### [WHAT YOU NEED TO DO]
Scan the records for the word "Očekivani". Return each line where it is found.

Plain-text document sources:

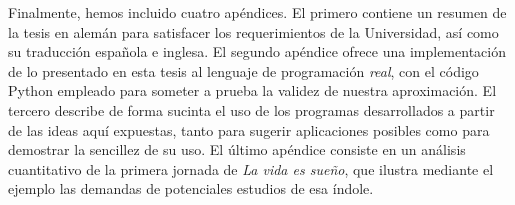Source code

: Finalmente, hemos incluido cuatro apéndices. El primero contiene un resumen de la tesis en alemán para satisfacer los requerimientos de la Universidad, así como su traducción española e inglesa. El segundo apéndice ofrece una implementación de lo presentado en esta tesis al lenguaje de programación \textit{real}, con el código Python empleado para someter a prueba la validez de nuestra aproximación. El tercero describe de forma sucinta el uso de los programas desarrollados a partir de las ideas aquí expuestas, tanto para sugerir aplicaciones posibles como para demostrar la sencillez de su uso. El último apéndice consiste en un análisis cuantitativo de la primera jornada de \textit{La vida es sueño}, que ilustra mediante el ejemplo las demandas de potenciales estudios de esa índole.
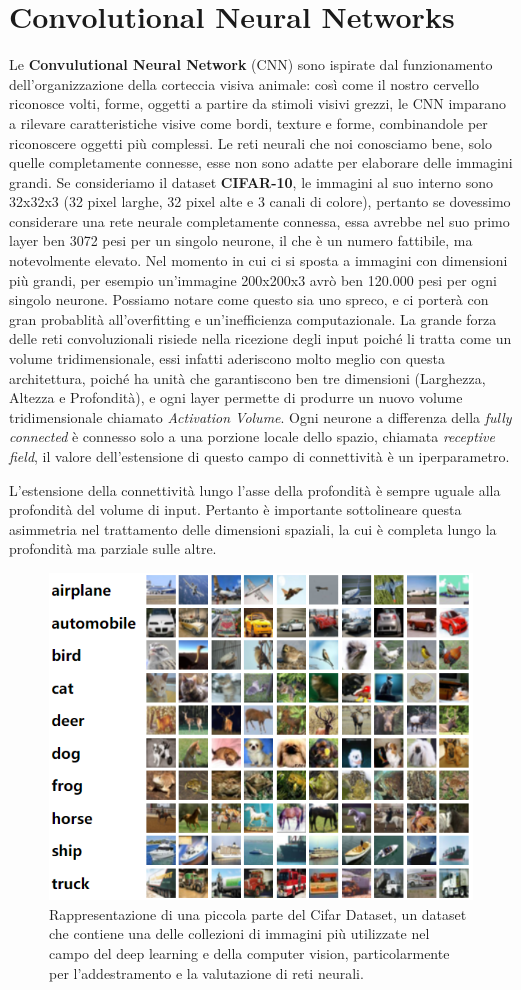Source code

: \chapter{Convolutional Neural Networks}

Le \textbf{Convulutional Neural Network} (CNN) sono ispirate dal funzionamento dell'organizzazione della corteccia visiva animale: così come il nostro cervello riconosce volti, forme, oggetti a partire da stimoli visivi grezzi, le CNN imparano a rilevare caratteristiche visive come bordi, texture e forme, combinandole per riconoscere oggetti più complessi. Le reti neurali che noi conosciamo bene, solo quelle completamente connesse, esse non sono adatte per elaborare delle immagini grandi. Se consideriamo il dataset \textbf{CIFAR-10}, le immagini al suo interno sono 32x32x3 (32 pixel larghe, 32 pixel alte e 3 canali di colore), pertanto se dovessimo considerare una rete neurale completamente connessa, essa avrebbe nel suo primo layer ben 3072 pesi per un singolo neurone, il che è un numero fattibile, ma notevolmente elevato. Nel momento in cui ci si sposta a immagini con dimensioni più grandi, per esempio un'immagine 200x200x3 avrò ben 120.000 pesi per ogni singolo neurone. Possiamo notare come questo sia uno spreco, e ci porterà con gran probablità all'overfitting e un'inefficienza computazionale. La grande forza delle reti convoluzionali risiede nella ricezione degli input poiché li tratta come un volume tridimensionale, essi infatti aderiscono molto meglio con questa architettura, poiché ha unità che garantiscono ben tre dimensioni (Larghezza, Altezza e Profondità), e ogni layer permette di produrre un nuovo volume tridimensionale chiamato \textit{Activation Volume}. Ogni neurone a differenza della \textit{fully connected} è connesso solo a una porzione locale dello spazio, chiamata \textit{receptive field}, il valore dell'estensione di questo campo di connettività è un iperparametro.
\begin{Osservazione}
    L'estensione della connettività lungo l'asse della profondità è sempre uguale alla profondità del volume di input. Pertanto è importante sottolineare questa asimmetria nel trattamento delle dimensioni spaziali, la cui è completa lungo la profondità ma parziale sulle altre.
\end{Osservazione}

\begin{figure}
    \centering
    \includegraphics[width=0.40\linewidth]{figure/Cifar_dataset.png}
    \caption{Rappresentazione di una piccola parte del Cifar Dataset, un dataset che contiene una delle collezioni di immagini più utilizzate nel campo del deep learning e della computer vision, particolarmente per l’addestramento e la valutazione di reti neurali.}
    \label{fig:cifar_ds}
\end{figure}

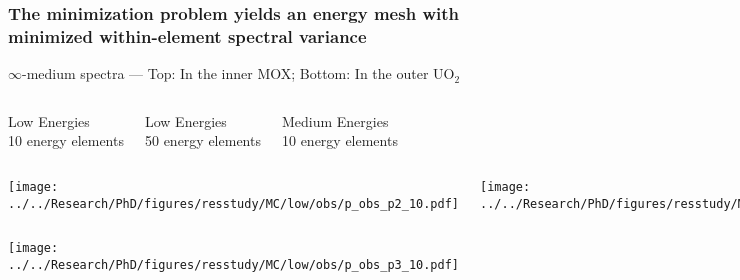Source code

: \documentclass[compress,10pt]{beamer}
\begin{document}
\begin{frame}
    \frametitle{The minimization problem yields an energy mesh with minimized within-element spectral variance}

    \centering

    \vspace{-4mm}
    {\small $\infty$-medium spectra --- Top: In the inner MOX; Bottom: In the outer UO$_2$ } \\

    \begin{columns}[t]

        \centering

        {\footnotesize Low Energies\\ 10 energy elements}

        \centering

        {\footnotesize Low Energies\\ 50 energy elements}

        \centering

        {\footnotesize Medium Energies\\ 10 energy elements}

    \end{columns}

    \begin{columns}[t]

        \centering

        {}\texttt{[image: ../../Research/PhD/figures/resstudy/MC/low/obs/p\_obs\_p2\_10.pdf]}

        \centering

        {}\texttt{[image: ../../Research/PhD/figures/resstudy/MC/low/obs/p\_obs\_p2\_50.pdf]}

        \centering

       {}\texttt{[image: ../../Research/PhD/figures/resstudy/MC/med/obs/p\_obs\_p2\_10.pdf]}

    \end{columns}

     \begin{columns}[t]

        \centering

        {}\texttt{[image: ../../Research/PhD/figures/resstudy/MC/low/obs/p\_obs\_p3\_10.pdf]}


\end{columns}
\end{frame}
\end{document}
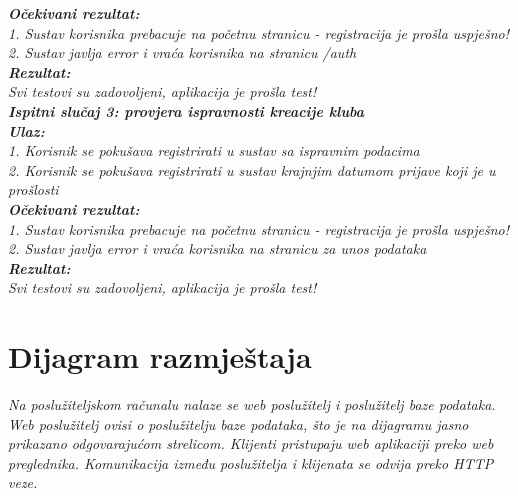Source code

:			  \textbf{\textit{Očekivani rezultat:}}\\
 
			  \textit{1. Sustav korisnika prebacuje na početnu stranicu - registracija je prošla uspješno!}\\
			  \textit{2. Sustav javlja error i vraća korisnika na stranicu /auth}\\
 
			  \textbf{\textit{Rezultat:}}\\
			  \textit{Svi testovi su zadovoljeni, aplikacija je prošla test!}\\

			  \textbf{\textit{Ispitni slučaj 3: provjera ispravnosti kreacije kluba}}\\
             \textbf{\textit{Ulaz:}}\\
             
              \textit{1. Korisnik se pokušava registrirati u sustav sa ispravnim podacima}\\
              \textit{2. Korisnik se pokušava registrirati u sustav krajnjim datumom prijave koji je u prošlosti}\\
 
              \textbf{\textit{Očekivani rezultat:}}\\
 
              \textit{1. Sustav korisnika prebacuje na početnu stranicu - registracija je prošla uspješno!}\\
              \textit{2. Sustav javlja error i vraća korisnika na stranicu za unos podataka}\\
 
              \textbf{\textit{Rezultat:}}\\
              \textit{Svi testovi su zadovoljeni, aplikacija je prošla test!}\\
			 
			
			\eject 
		
		
		\section{Dijagram razmještaja}
			
			
			 \textit{Na poslužiteljskom računalu nalaze se web poslužitelj i poslužitelj baze podataka. Web poslužitelj ovisi o poslužitelju baze podataka, što je na dijagramu jasno prikazano odgovarajućom strelicom. Klijenti pristupaju web aplikaciji preko web preglednika. Komunikacija između poslužitelja i klijenata se odvija preko HTTP veze.}
			
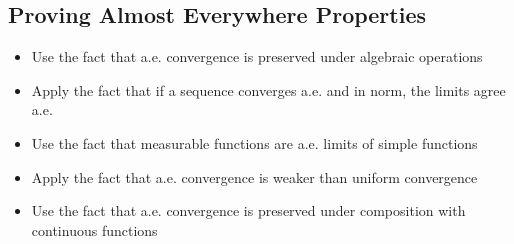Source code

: \subsection*{Proving Almost Everywhere Properties}
\begin{itemize}
\item Use the fact that a.e. convergence is preserved under algebraic operations
\item Apply the fact that if a sequence converges a.e. and in norm, the limits agree a.e.
\item Use the fact that measurable functions are a.e. limits of simple functions
\item Apply the fact that a.e. convergence is weaker than uniform convergence
\item Use the fact that a.e. convergence is preserved under composition with continuous functions
\end{itemize}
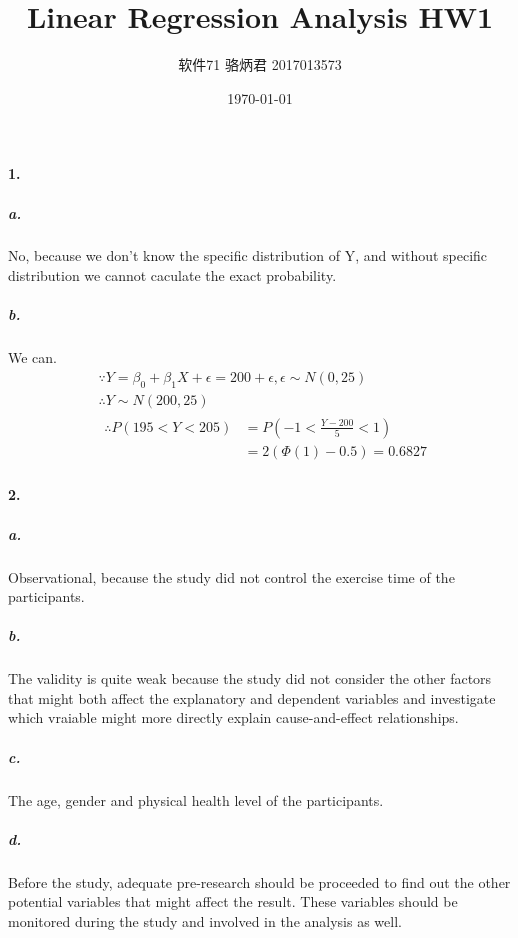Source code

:\documentclass[UTF8]{ctexart}
\title{Linear Regression Analysis HW1}
\author{软件71 骆炳君 2017013573}
\date{\today}
\begin{document}
\maketitle
{}

\paragraph{1.}
\subparagraph{a.}
No, because we don't know the specific distribution of Y, and without specific distribution we cannot caculate the exact probability.

\subparagraph{b.}
We can.
\begin{align*}
    &\because Y=\beta_0+\beta_1X+\epsilon=200+\epsilon, \epsilon\sim N(0,25)\\
    &\therefore Y\sim N(200,25)\\
    &
    \begin{aligned}
        \therefore P(195<Y<205)&=P(-1<\frac{Y-200}{5}<1)\\
        &=2(\Phi(1)-0.5)=0.6827
    \end{aligned}
\end{align*}

\paragraph{2.}
\subparagraph{a.}
Observational, because the study did not control the exercise time of the participants.

\subparagraph{b.}
The validity is quite weak because the study did not consider the other factors that might both affect the explanatory and dependent variables and investigate which vraiable might more directly explain cause-and-effect relationships.

\subparagraph{c.}
The age, gender and physical health level of the participants.

\subparagraph{d.}
Before the study, adequate pre-research should be proceeded to find out the other potential variables that might affect the result. These variables should be monitored during the study and involved in the analysis as well.
\end{document}
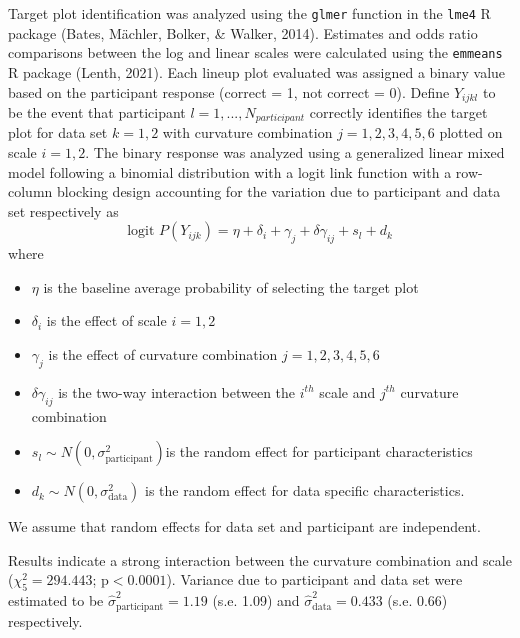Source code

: \documentclass[print]{nuthesis}
\begin{document}
Target plot identification was analyzed using the \texttt{glmer} function in the \texttt{lme4} R package (Bates, Mächler, Bolker, \& Walker, 2014).
Estimates and odds ratio comparisons between the log and linear scales were calculated using the \texttt{emmeans} R package (Lenth, 2021).
Each lineup plot evaluated was assigned a binary value based on the participant response (correct = 1, not correct = 0).
Define \(Y_{ijkl}\) to be the event that participant \(l = 1,...,N_{participant}\) correctly identifies the target plot for data set \(k = 1,2\) with curvature combination \(j = 1,2,3,4,5,6\) plotted on scale \(i = 1,2\).
The binary response was analyzed using a generalized linear mixed model following a binomial distribution with a logit link function with a row-column blocking design accounting for the variation due to participant and data set respectively as
\begin{equation}
\text{logit }P(Y_{ijk}) = \eta + \delta_i + \gamma_j + \delta \gamma_{ij} + s_l + d_k
\end{equation}
\noindent where

\begin{itemize}
\item $\eta$ is the baseline average probability of selecting the target plot
\item $\delta_i$ is the effect of scale $i = 1,2$
\item $\gamma_j$ is the effect of curvature combination $j = 1,2,3,4,5,6$
\item $\delta\gamma_{ij}$ is the two-way interaction between the $i^{th}$ scale and $j^{th}$ curvature combination
\item $s_l \sim N(0,\sigma^2_\text{participant})$is the random effect for participant characteristics
\item $d_k \sim N(0,\sigma^2_{\text{data}})$ is the random effect for data specific characteristics. 
\end{itemize}

\noindent We assume that random effects for data set and participant are independent.

Results indicate a strong interaction between the curvature combination and scale (\(\chi^2_5 = 294.443\); \(\text{p} <0.0001\)). Variance due to participant and data set were estimated to be \(\hat\sigma^2_{\text{participant}} = 1.19\) (s.e. 1.09) and \(\hat\sigma^2_{\text{data}} = 0.433\) (s.e. 0.66) respectively.
\end{document}
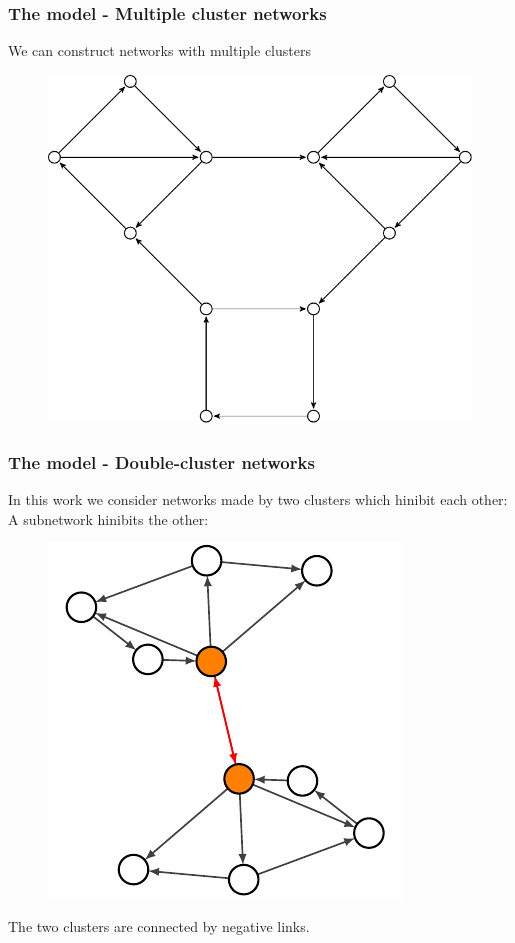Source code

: \documentclass{beamer}
\begin{document}
\begin{frame}
\frametitle{The model - Multiple cluster networks}
We can construct networks with multiple clusters 
\begin{figure}
\includegraphics[scale=0.7]{grn1.pdf}
\end{figure}
\end{frame}




\begin{frame}
\frametitle{The model - Double-cluster networks}
In this work we consider networks made by two clusters which hinibit each other:
A subnetwork hinibits the other: 
\begin{figure}
\includegraphics[scale=0.8]{prova.pdf}
\end{figure}
The two clusters are connected by negative links.
\end{frame}
\end{document}
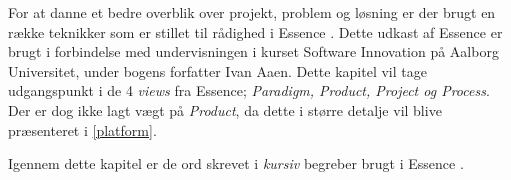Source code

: For at danne et bedre overblik over projekt, problem og løsning er der brugt en række teknikker som er stillet til rådighed i Essence \citep{art:essence}.
Dette udkast af Essence er brugt i forbindelse med undervisningen i kurset Software Innovation på Aalborg Universitet, under bogens forfatter Ivan Aaen.
Dette kapitel vil tage udgangspunkt i de 4 \textit{views} fra Essence; \textit{Paradigm, Product, Project og Process}.
Der er dog ikke lagt vægt på \textit{Product}, da dette i større detalje vil blive præsenteret i \cref{platform}.

Igennem dette kapitel er de ord skrevet i \textit{kursiv} begreber brugt i Essence \citep{art:essence}.

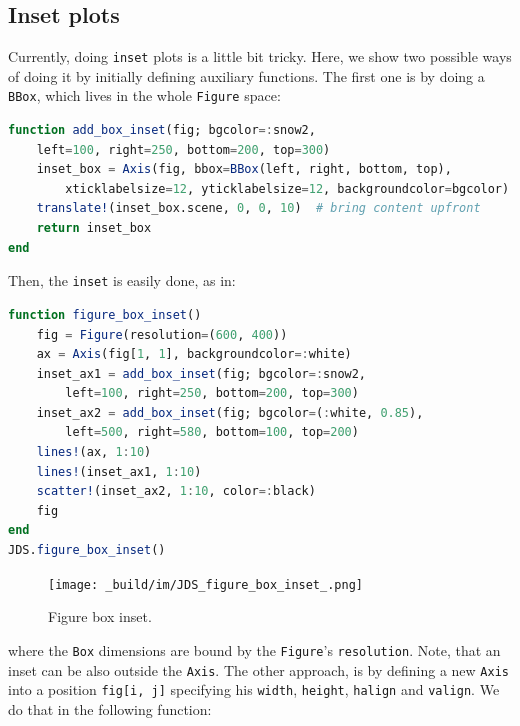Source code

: \documentclass[
  notoc %
]{tufte-book}
\newcommand{\passthrough}[1]{#1}
\begin{document}
\hypertarget{inset-plots}{%
\subsection{Inset plots}\label{inset-plots}}

Currently, doing \passthrough{\lstinline!inset!} plots is a little bit
tricky. Here, we show two possible ways of doing it by initially
defining auxiliary functions. The first one is by doing a
\passthrough{\lstinline!BBox!}, which lives in the whole
\passthrough{\lstinline!Figure!} space:

\begin{lstlisting}[language=Julia]
function add_box_inset(fig; bgcolor=:snow2,
    left=100, right=250, bottom=200, top=300)
    inset_box = Axis(fig, bbox=BBox(left, right, bottom, top),
        xticklabelsize=12, yticklabelsize=12, backgroundcolor=bgcolor)
    translate!(inset_box.scene, 0, 0, 10)  # bring content upfront
    return inset_box
end
\end{lstlisting}

Then, the \passthrough{\lstinline!inset!} is easily done, as in:

\begin{lstlisting}[language=Julia]
function figure_box_inset()
    fig = Figure(resolution=(600, 400))
    ax = Axis(fig[1, 1], backgroundcolor=:white)
    inset_ax1 = add_box_inset(fig; bgcolor=:snow2,
        left=100, right=250, bottom=200, top=300)
    inset_ax2 = add_box_inset(fig; bgcolor=(:white, 0.85),
        left=500, right=580, bottom=100, top=200)
    lines!(ax, 1:10)
    lines!(inset_ax1, 1:10)
    scatter!(inset_ax2, 1:10, color=:black)
    fig
end
JDS.figure_box_inset()
\end{lstlisting}

\begin{figure}
\hypertarget{fig:figure_box_inset}{%
\centering
\texttt{[image: \_build/im/JDS\_figure\_box\_inset\_.png]}
\caption{Figure box inset.}\label{fig:figure_box_inset}
}
\end{figure}

where the \passthrough{\lstinline!Box!} dimensions are bound by the
\passthrough{\lstinline!Figure!}'s \passthrough{\lstinline!resolution!}.
Note, that an inset can be also outside the
\passthrough{\lstinline!Axis!}. The other approach, is by defining a new
\passthrough{\lstinline!Axis!} into a position
\passthrough{\lstinline!fig[i, j]!} specifying his
\passthrough{\lstinline!width!}, \passthrough{\lstinline!height!},
\passthrough{\lstinline!halign!} and \passthrough{\lstinline!valign!}.
We do that in the following function:
\end{document}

### [WRITTEN RESPONSE]
:			  \textbf{\textit{Očekivani rezultat:}}\\
              \textbf{\textit{Očekivani rezultat:}}\\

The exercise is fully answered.